USAID chief presses for more aid to reach those in Gaza as she announces $53M in new assistance
Jennifer Hansler, CNN | 2/27/2024, 12:35 p.m.
The top US humanitarian aid official on Tuesday called for additional assistance to be able to reach those inside of Gaza as she announced that the United States will provide $53 million in additional humanitarian aid to the war-torn strip and the West Bank.
Much of this aid will support food assistance, US Agency for International Development (USAID) Administrator Samantha Power said in an announcement Tuesday, as more than two million people in Gaza are at “imminent risk” of famine.
“That assistance has to reach people in need,” Power said in a taped message outside a World Food Programme (WFP) warehouse in Amman, Jordan.

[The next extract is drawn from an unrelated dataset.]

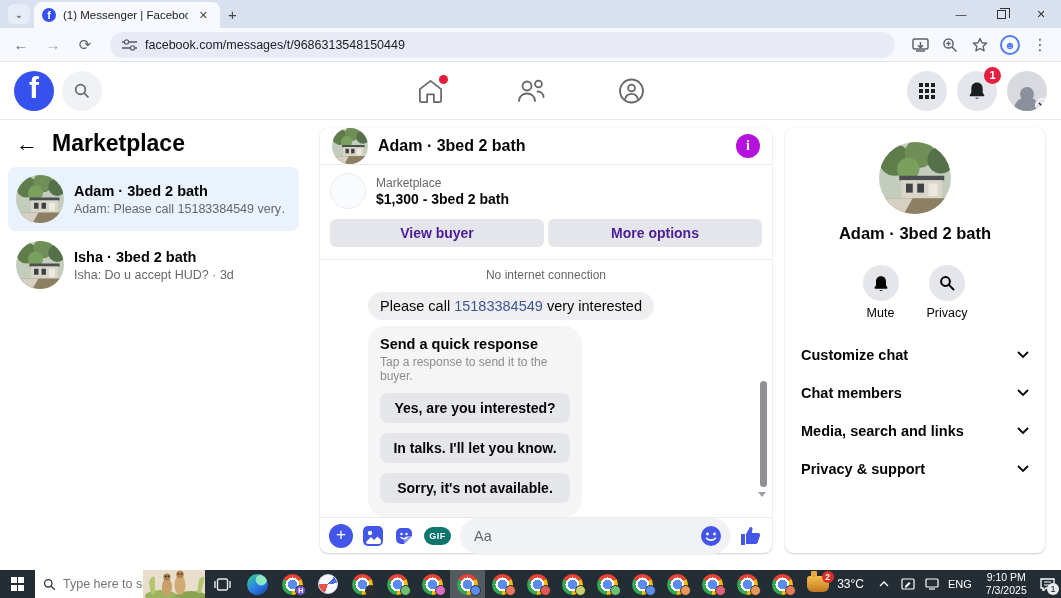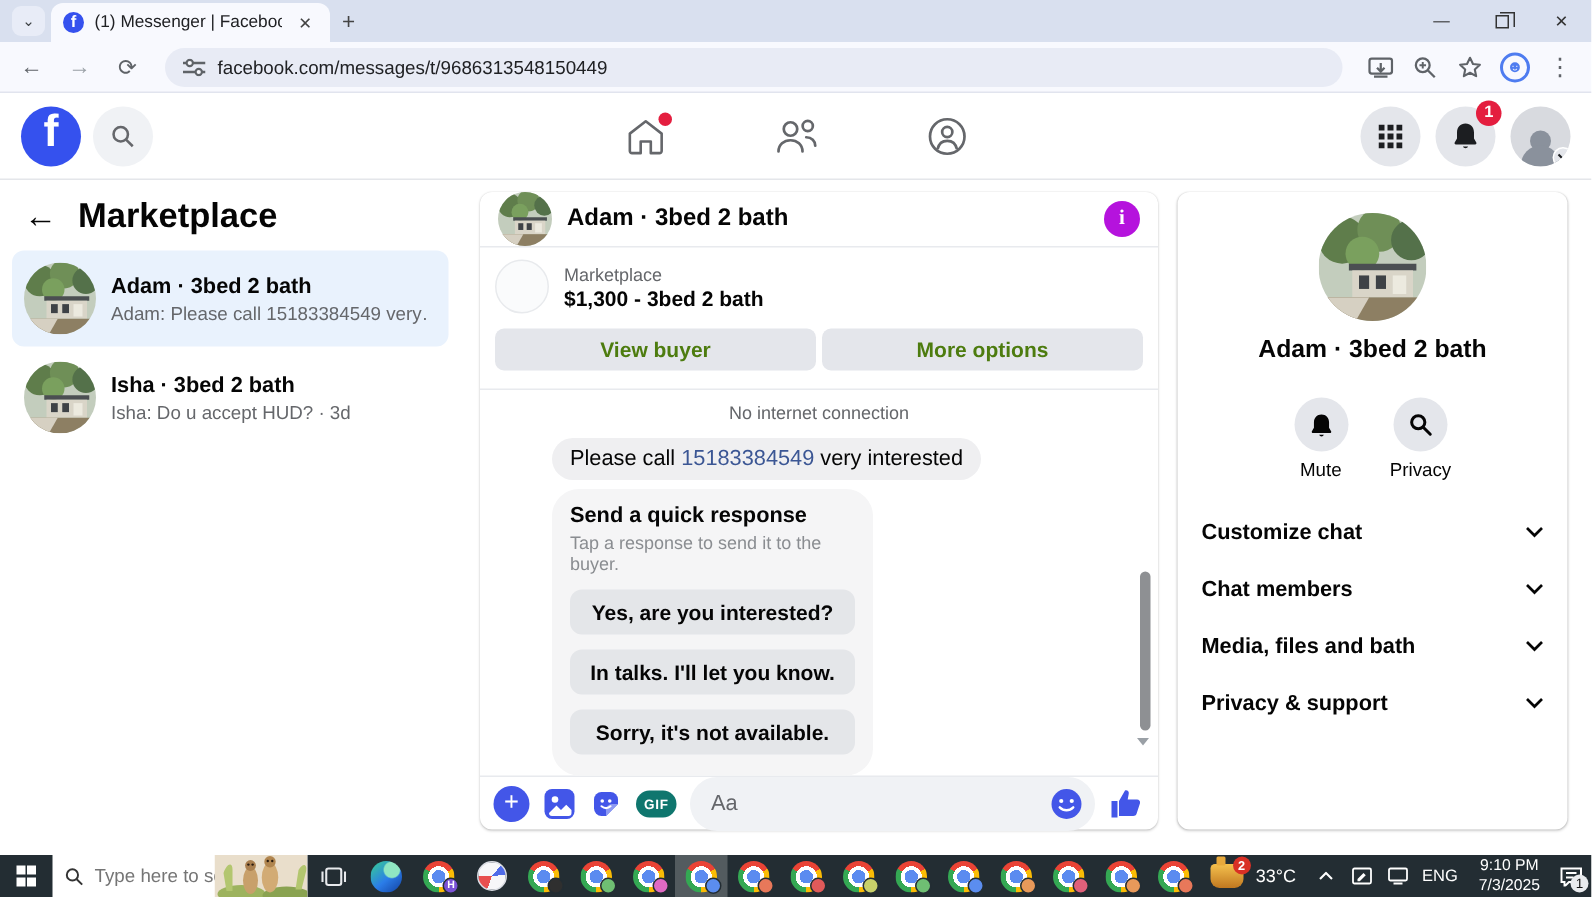"View buyer" .gray-btn { color: #4d7c0f -> #4c1d95 }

“Right now, the bureaucratic bottlenecks and inspection delays have to get resolved. The number of access points into Gaza has to grow significantly,” she said.
“The aid workers who on the ground in Gaza are risking their lives to get food to people in desperate, desperate need, those aid workers have to be protected. They have to know they can do their jobs without being shot at and killed,” Power said.

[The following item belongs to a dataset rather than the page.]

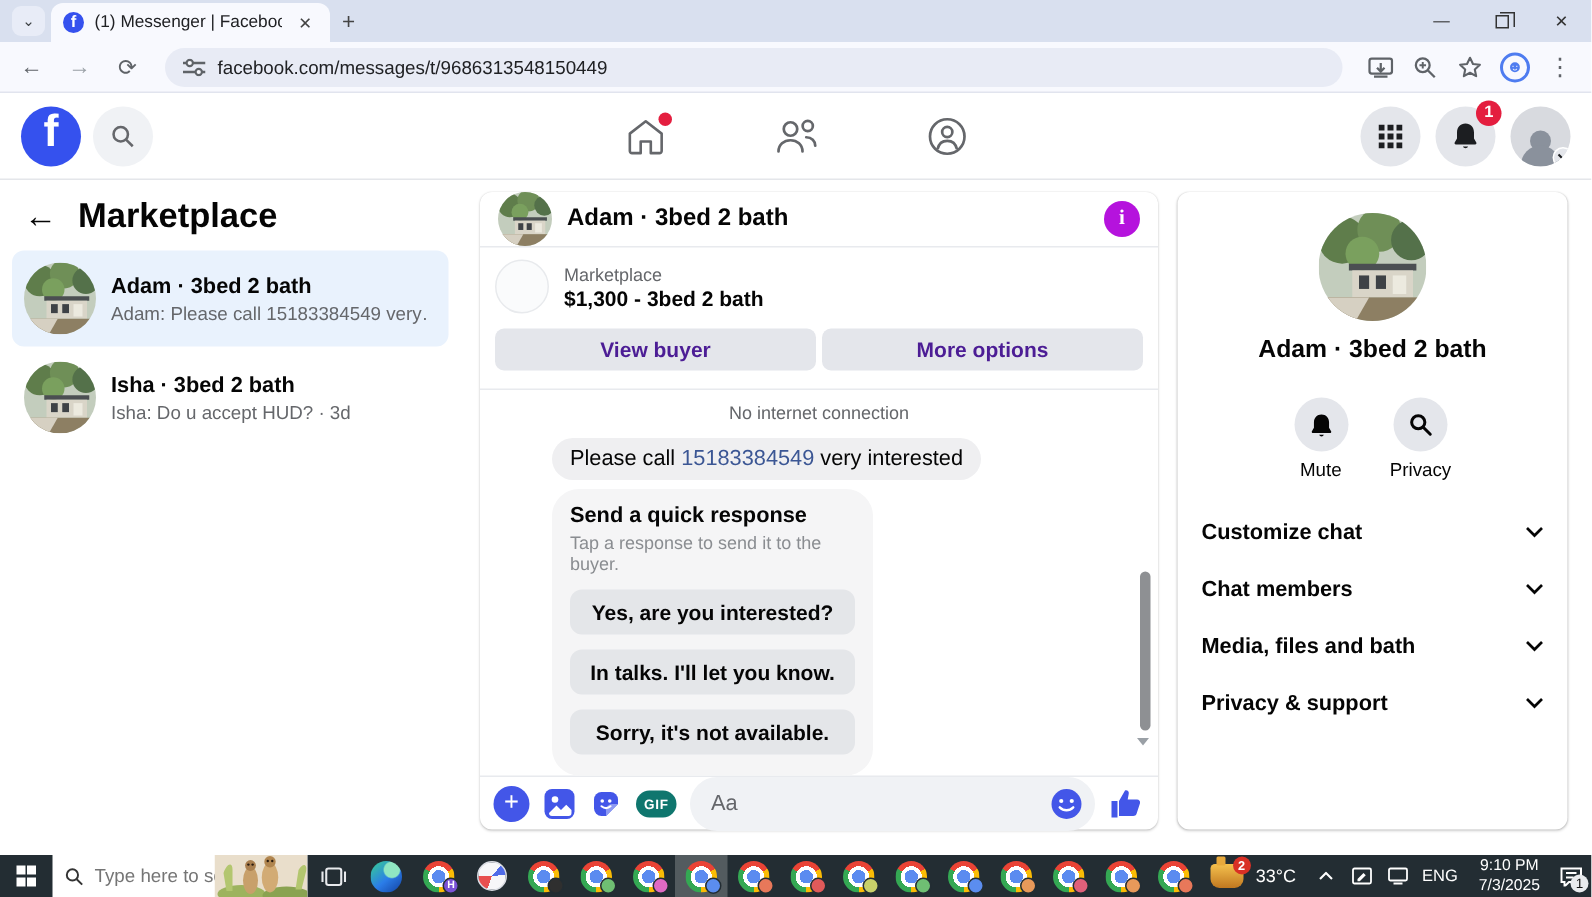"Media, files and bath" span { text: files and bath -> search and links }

Power is slated to travel from Jordan to Israel and the West Bank as part of the effort to address the humanitarian crisis in Gaza that is veering into catastrophe.
US officials have repeatedly said the amount of aid entering Gaza is not nearly enough. Last week, only 85 trucks a day were able to enter through the Rafah crossing, Power said, down from 500 before the conflict began.

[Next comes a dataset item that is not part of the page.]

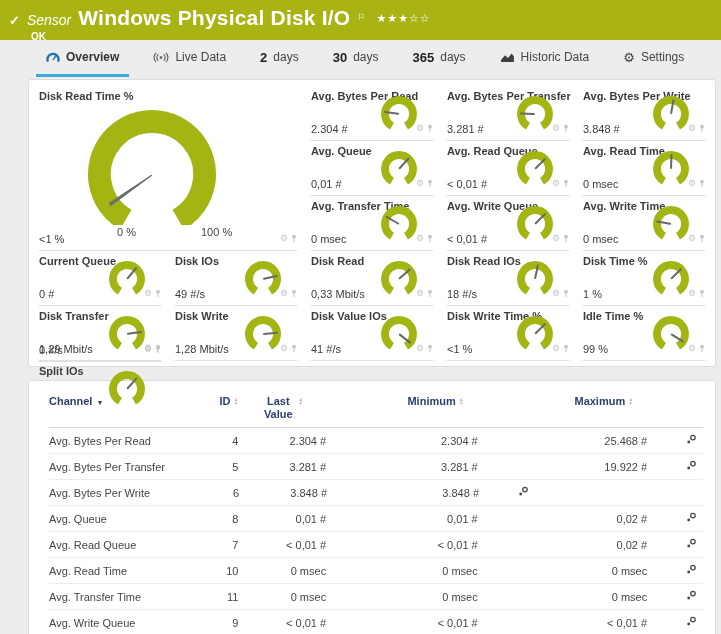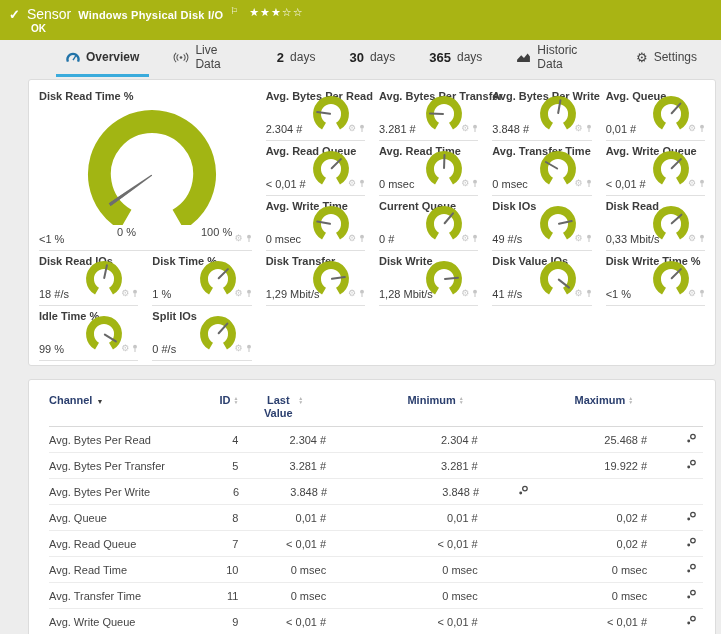"Sensor" .hdr-kind { font-style: none -> italic }
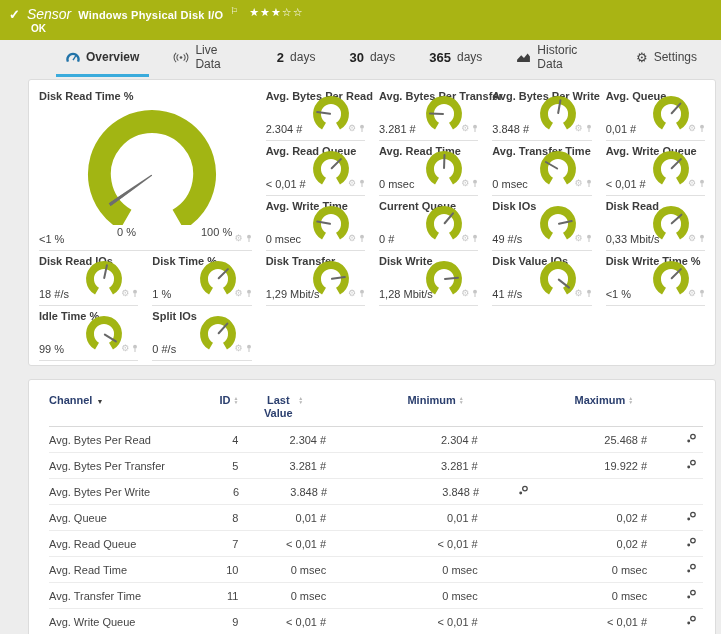"Windows Physical Disk I/O" .hdr-title { font-size: 11px -> 21px }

As CNN has reported, aid convoys have come under Israeli fire while trying to deliver critical assistance into Gaza. UN officials have accused Israel of targeting officers from the Hamas-run police force that travels with the UN aid convoys in an effort to protect them from looting. Because of the Israeli attacks on the officers, officials said the officers have stopped protecting the convoys.
“With the departure of police escorts, it has been virtually impossible for the UN or anyone else – Jordan, the UAE, any other implementer – to safely move assistance in Gaza because of criminal gangs,” US envoy for Middle East humanitarian issues David Satterfield said earlier this month.
“We are working with the Israeli government, with Israeli military, to see what solutions can be found here because everyone wants to see the assistance continue. No one wants to empower Hamas, but there’s a balance here,” he said.
“There is a way ahead, which we need to find, which allows for secure and safe delivery of assistance. We can get it into Gaza. We can move hundreds of truckloads of assistance a day over the border to warehouses. What we cannot do right now is see that assistance effectively moved to the people of Gaza in a secure and safe manner,” he said.